Heat grill. Mix parsley, almonds, chives, lemon zest, lemon, oil, garlic and some salt and pepper. This will be a salsa to serve with the dish. Spray a grill basket with high heat Pam and grill chicken and zucchini 8 minutes or until done. Sprinkle with salt and pepper and red pepper flakes half way through the cooking process. Serve with the prepared salsa.

Grill Basket Asian Pork

This is a nice light dinner that doesn’t skimp on the taste. The vegetables really keep their flavor when you cook them lightly like this. If you don’t have a grill, you can always broil this for 8-10 minutes and get great results.
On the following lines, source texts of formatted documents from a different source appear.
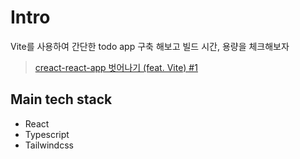 # Intro

Vite를 사용하여 간단한 todo app 구축 해보고 빌드 시간, 용량을 체크해보자

> [creact-react-app 벗어나기 (feat. Vite) #1](https://velog.io/@narc2ss/creact-react-app-%EB%B2%97%EC%96%B4%EB%82%98%EA%B8%B0-feat.-Vite)

## Main tech stack

- React
- Typescript
- Tailwindcss
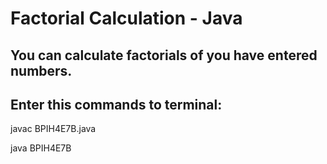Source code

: # Factorial Calculation - Java

## You can calculate factorials of you have entered numbers.

## Enter this commands to terminal:

javac BPIH4E7B.java

java BPIH4E7B

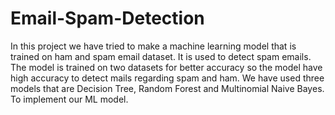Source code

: # Email-Spam-Detection
In this project we have tried to make a machine learning model that is trained on ham and spam email dataset. It is used to detect spam emails. The model is trained on two datasets for better accuracy so the model have high accuracy to detect mails regarding spam and ham. 
We have used three models that are Decision Tree, Random Forest and Multinomial Naive Bayes. To implement our ML model.
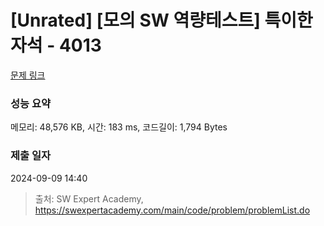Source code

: # [Unrated] [모의 SW 역량테스트] 특이한 자석 - 4013 

[문제 링크](https://swexpertacademy.com/main/code/problem/problemDetail.do?contestProbId=AWIeV9sKkcoDFAVH) 

### 성능 요약

메모리: 48,576 KB, 시간: 183 ms, 코드길이: 1,794 Bytes

### 제출 일자

2024-09-09 14:40



> 출처: SW Expert Academy, https://swexpertacademy.com/main/code/problem/problemList.do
The splash of vinegar at the end helps to enhance all the flavors in the dish.

Grill Basket Asian Pork
Grill Basket Asian Pork

4 servings
243 calories per serving

12 oz. pork loin cut into bite sized pieces
4 c mix of broccoli florets, pea pods, halved mushrooms, red bell pepper strips
2 T oil
1 t Thai seasoning
¼ c green onions, sliced
1 t toasted sesame seeds
Splash of rice vinegar
Pam

Heat grill. Toss meat and 1 T oil. Mix veggies and 1 T oil and seasoning.

Spray grill basket with Pam and heat. Add meat and cook 3 minutes, stirring occasionally. Add veggies and cook 6 minutes or until meat is done. Stir in a splash of vinegar. Serve topped with seeds and green onions.